**Task goal**
Copy the lines below word for word, from the first one up to and including the line that contains "தாக்குதலைச்".

====== Raw records

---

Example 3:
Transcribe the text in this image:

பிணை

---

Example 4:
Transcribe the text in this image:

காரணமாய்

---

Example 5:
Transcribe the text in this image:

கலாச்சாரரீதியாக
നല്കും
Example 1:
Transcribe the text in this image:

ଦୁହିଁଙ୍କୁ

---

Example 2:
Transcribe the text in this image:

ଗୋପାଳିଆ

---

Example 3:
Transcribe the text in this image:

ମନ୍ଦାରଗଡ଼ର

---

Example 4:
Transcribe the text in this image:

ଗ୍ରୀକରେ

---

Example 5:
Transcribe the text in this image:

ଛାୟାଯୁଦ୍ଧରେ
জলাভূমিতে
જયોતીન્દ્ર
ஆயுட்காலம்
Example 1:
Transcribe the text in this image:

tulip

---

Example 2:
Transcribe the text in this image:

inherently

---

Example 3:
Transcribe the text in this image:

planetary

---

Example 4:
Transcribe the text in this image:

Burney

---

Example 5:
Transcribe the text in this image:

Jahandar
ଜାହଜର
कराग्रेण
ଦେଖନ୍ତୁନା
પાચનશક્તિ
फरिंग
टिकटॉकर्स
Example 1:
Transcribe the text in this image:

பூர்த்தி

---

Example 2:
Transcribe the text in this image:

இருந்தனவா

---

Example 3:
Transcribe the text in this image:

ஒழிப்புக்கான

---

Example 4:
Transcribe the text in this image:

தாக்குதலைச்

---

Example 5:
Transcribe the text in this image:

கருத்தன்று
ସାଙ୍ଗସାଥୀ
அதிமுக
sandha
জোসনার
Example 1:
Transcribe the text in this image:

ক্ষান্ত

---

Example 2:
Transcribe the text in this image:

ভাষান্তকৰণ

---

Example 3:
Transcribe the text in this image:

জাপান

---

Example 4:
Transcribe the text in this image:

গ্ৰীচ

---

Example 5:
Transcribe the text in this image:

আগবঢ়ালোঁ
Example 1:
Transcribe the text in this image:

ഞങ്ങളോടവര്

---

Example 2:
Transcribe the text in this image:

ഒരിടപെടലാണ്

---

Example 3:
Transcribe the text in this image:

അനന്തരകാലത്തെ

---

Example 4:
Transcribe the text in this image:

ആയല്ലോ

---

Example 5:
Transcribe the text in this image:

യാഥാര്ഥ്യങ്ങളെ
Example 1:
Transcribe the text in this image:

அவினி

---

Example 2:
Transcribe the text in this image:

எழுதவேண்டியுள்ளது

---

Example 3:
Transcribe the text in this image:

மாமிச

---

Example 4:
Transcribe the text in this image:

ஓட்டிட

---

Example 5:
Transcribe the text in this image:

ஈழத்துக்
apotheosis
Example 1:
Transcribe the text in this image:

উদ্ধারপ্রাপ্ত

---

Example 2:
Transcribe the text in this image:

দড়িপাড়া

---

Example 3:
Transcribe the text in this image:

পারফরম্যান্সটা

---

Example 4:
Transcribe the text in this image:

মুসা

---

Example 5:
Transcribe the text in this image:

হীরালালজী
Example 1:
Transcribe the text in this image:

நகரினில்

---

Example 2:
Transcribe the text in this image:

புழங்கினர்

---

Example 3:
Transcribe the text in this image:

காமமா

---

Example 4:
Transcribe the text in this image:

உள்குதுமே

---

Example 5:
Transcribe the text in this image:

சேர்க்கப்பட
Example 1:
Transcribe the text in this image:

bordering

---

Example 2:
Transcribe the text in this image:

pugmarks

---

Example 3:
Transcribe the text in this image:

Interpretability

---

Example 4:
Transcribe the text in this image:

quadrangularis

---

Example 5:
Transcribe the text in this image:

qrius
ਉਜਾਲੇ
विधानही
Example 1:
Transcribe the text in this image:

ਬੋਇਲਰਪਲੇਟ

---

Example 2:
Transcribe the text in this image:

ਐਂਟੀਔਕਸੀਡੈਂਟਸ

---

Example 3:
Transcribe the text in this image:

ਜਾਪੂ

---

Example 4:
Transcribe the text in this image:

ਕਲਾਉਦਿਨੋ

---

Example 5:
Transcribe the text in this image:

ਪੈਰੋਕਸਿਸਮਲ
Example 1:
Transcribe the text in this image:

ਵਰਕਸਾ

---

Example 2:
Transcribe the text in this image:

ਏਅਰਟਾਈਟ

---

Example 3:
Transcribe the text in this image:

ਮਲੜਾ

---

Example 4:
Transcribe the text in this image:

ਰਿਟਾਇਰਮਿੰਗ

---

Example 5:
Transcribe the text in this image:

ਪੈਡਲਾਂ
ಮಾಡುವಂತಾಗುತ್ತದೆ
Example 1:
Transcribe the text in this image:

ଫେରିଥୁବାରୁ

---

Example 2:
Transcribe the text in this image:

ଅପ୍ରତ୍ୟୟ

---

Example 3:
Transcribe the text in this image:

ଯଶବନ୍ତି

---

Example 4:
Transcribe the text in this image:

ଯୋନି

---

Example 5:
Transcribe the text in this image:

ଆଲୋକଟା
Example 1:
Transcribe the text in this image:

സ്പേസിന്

============

**Answer for the task**
---

Example 3:
Transcribe the text in this image:

பிணை

---

Example 4:
Transcribe the text in this image:

காரணமாய்

---

Example 5:
Transcribe the text in this image:

கலாச்சாரரீதியாக
നല്കും
Example 1:
Transcribe the text in this image:

ଦୁହିଁଙ୍କୁ

---

Example 2:
Transcribe the text in this image:

ଗୋପାଳିଆ

---

Example 3:
Transcribe the text in this image:

ମନ୍ଦାରଗଡ଼ର

---

Example 4:
Transcribe the text in this image:

ଗ୍ରୀକରେ

---

Example 5:
Transcribe the text in this image:

ଛାୟାଯୁଦ୍ଧରେ
জলাভূমিতে
જયોતીન્દ્ર
ஆயுட்காலம்
Example 1:
Transcribe the text in this image:

tulip

---

Example 2:
Transcribe the text in this image:

inherently

---

Example 3:
Transcribe the text in this image:

planetary

---

Example 4:
Transcribe the text in this image:

Burney

---

Example 5:
Transcribe the text in this image:

Jahandar
ଜାହଜର
कराग्रेण
ଦେଖନ୍ତୁନା
પાચનશક્તિ
फरिंग
टिकटॉकर्स
Example 1:
Transcribe the text in this image:

பூர்த்தி

---

Example 2:
Transcribe the text in this image:

இருந்தனவா

---

Example 3:
Transcribe the text in this image:

ஒழிப்புக்கான

---

Example 4:
Transcribe the text in this image:

தாக்குதலைச்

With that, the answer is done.